Historical Overview and Amendments 

The legal framework for banking business in Mauritius is primarily governed by the Banking Act of 1988. This Act underwent significant amendments under the Financial Services Development Act (FSD Act) of 2001, which redefined the categorisation of banks operating in Mauritius, distinguishing between Domestic Banks and Offshore Banks.

Categorisation of Banks

Under the amended Banking Act of 1988:

  • Domestic Banks: Categorised as Category 1 Banks, these institutions operate under a Category 1 banking licence. They primarily cater to the local market and must adhere to stringent regulatory requirements aimed at safeguarding the stability and integrity of the domestic financial system.
  • Offshore Banks: Classified as Category 2 Banks, these institutions hold a Category 2 banking licence. They are permitted to conduct offshore banking activities, catering to non-resident clients and international markets. The regulatory framework for Category 2 Banks is tailored to facilitate offshore financial activities while maintaining prudential standards and regulatory oversight.

Key Provisions of Banking Legislation

The banking legislation includes stringent prudential regulations designed to mitigate risks associated with banking operations. Key provisions include:

  • Risk Concentration Limits: Regulations to prevent excessive concentration of risk.
  • Capital Adequacy Requirements: Banks must maintain a weighted capital adequacy ratio to ensure sufficient capital buffers relative to risk exposures.
  • Income Recognition and Loan Provisioning: Guidelines for income recognition and provisioning of loans and advances.

Accounting and Internal Control Standards

The legislation mandates rigorous standards for the maintenance of accounting records and internal control systems within banks. These measures are crucial for ensuring transparency, accountability, and effective risk management practices across the banking sector.

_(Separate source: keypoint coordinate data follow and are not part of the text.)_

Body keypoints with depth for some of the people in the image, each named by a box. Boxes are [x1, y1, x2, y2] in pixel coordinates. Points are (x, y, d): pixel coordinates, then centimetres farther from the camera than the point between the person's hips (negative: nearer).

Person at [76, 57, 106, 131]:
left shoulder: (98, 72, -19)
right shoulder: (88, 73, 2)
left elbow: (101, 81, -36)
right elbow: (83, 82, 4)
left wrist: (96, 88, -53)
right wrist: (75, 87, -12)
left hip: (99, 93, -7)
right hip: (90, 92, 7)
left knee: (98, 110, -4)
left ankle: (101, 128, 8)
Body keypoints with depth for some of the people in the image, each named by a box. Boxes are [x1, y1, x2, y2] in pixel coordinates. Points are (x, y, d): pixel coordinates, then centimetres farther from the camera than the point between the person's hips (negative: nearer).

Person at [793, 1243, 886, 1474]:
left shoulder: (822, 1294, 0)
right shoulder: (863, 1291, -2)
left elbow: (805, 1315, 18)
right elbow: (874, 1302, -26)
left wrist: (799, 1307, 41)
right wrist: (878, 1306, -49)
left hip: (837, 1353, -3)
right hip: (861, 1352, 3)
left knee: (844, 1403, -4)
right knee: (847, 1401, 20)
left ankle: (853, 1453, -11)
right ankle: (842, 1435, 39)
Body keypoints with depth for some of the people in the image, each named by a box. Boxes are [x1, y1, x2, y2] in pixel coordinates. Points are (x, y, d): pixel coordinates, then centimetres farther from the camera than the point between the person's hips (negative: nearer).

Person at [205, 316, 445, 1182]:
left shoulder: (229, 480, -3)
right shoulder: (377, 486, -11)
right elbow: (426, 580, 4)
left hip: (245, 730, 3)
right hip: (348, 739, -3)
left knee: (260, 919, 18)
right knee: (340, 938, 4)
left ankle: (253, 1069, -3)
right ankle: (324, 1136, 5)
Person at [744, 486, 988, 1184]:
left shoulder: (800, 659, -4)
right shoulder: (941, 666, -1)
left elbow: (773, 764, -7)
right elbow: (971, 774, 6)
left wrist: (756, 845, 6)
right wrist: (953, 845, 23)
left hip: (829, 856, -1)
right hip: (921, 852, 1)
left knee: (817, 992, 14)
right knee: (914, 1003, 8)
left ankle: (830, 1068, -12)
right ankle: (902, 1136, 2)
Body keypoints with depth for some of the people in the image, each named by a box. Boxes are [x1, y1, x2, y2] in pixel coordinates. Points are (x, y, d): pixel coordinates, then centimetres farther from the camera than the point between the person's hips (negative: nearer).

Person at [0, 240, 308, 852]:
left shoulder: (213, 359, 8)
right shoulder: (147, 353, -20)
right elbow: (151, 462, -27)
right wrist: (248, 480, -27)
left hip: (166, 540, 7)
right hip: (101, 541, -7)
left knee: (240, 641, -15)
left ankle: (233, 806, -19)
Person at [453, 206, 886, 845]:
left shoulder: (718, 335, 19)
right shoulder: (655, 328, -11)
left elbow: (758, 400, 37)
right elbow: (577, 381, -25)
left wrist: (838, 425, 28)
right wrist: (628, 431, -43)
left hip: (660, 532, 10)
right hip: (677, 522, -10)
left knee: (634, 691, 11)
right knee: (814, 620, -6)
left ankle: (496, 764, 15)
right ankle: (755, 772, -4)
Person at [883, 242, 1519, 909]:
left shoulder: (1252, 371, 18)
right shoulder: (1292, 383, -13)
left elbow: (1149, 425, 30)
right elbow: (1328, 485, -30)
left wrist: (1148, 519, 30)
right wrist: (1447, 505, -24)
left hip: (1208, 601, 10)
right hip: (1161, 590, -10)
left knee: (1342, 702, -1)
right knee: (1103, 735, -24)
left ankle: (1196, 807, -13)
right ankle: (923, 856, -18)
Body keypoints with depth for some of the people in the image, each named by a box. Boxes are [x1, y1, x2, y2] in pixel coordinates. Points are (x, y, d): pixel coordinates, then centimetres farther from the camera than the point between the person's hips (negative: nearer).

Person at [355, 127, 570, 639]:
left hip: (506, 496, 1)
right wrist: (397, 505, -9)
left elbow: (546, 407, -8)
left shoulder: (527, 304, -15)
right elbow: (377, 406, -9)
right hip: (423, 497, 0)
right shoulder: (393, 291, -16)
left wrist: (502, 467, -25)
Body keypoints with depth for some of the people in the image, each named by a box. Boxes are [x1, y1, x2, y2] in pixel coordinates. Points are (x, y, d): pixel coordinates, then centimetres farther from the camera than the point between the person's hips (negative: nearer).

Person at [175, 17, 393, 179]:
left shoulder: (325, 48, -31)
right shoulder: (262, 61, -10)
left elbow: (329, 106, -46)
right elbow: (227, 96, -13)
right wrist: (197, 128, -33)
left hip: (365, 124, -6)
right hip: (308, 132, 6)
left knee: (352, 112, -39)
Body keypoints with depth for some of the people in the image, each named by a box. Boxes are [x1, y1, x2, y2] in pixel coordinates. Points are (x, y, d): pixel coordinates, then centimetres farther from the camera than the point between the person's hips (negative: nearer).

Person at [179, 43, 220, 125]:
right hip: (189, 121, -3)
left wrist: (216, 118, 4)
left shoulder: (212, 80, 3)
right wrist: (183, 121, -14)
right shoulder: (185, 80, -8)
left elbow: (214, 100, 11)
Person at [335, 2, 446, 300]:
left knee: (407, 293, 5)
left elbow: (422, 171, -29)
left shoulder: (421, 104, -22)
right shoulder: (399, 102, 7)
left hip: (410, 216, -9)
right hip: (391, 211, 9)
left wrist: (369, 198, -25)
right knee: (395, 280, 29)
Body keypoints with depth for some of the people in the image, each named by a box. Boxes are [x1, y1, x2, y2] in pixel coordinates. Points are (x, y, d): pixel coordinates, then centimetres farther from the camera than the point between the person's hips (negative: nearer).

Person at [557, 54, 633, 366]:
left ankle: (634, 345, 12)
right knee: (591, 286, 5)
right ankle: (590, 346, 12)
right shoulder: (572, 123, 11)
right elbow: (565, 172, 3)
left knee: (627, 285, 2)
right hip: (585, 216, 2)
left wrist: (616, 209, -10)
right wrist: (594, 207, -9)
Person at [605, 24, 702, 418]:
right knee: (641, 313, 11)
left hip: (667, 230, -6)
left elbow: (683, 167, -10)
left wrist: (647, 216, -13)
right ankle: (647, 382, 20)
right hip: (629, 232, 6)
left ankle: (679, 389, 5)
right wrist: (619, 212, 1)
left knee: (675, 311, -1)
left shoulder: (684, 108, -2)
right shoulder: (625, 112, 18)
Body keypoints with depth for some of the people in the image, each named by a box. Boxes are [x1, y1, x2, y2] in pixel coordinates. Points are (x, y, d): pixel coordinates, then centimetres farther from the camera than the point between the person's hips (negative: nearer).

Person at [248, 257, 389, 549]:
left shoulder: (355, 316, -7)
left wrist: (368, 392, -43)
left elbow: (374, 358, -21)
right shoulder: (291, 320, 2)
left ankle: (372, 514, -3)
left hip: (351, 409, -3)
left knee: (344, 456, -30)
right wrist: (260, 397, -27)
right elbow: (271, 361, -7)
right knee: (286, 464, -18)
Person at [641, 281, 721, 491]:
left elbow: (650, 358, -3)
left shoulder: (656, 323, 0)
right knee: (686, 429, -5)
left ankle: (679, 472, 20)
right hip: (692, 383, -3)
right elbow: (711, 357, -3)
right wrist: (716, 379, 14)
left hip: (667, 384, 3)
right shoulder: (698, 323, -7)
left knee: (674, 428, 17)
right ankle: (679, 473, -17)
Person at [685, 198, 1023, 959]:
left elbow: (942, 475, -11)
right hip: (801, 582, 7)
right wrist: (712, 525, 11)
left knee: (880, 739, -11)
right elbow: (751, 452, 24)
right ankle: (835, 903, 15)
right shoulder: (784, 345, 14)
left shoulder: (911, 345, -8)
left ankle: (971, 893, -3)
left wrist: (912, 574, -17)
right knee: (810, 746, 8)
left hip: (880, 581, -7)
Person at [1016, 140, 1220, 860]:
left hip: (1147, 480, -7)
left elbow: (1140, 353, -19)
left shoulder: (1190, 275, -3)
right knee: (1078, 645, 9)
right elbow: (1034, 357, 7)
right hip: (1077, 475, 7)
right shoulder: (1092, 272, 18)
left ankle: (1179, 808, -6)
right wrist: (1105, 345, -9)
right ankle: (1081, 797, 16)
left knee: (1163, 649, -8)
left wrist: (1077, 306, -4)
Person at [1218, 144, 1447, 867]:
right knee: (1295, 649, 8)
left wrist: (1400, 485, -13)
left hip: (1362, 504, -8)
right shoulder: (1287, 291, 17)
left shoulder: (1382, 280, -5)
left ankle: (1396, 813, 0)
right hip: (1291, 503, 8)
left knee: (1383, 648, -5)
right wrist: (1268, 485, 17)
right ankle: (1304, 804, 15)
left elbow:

Role of the Bank of Mauritius

The regulatory framework emphasises the role of the Bank of Mauritius, the central bank, in overseeing and enforcing compliance with these regulatory requirements. The Bank of Mauritius plays a pivotal role in:

  • Promoting Financial Stability: Ensuring the overall stability of the financial system.
  • Monitoring Systemic Risks: Keeping an eye on potential risks that could impact the financial system.
  • Proactive Supervision: Fostering a sound and resilient banking sector through proactive supervision and regulatory interventions as necessary.

Conclusion

The legal framework governing banking business in Mauritius, as embodied in the Banking Act of 1988 and subsequent amendments under the FSD Act of 2001, establishes a robust regulatory environment. This framework aims to safeguard the interests of depositors, ensure financial stability, and facilitate the sustainable growth of the banking sector within the broader economy.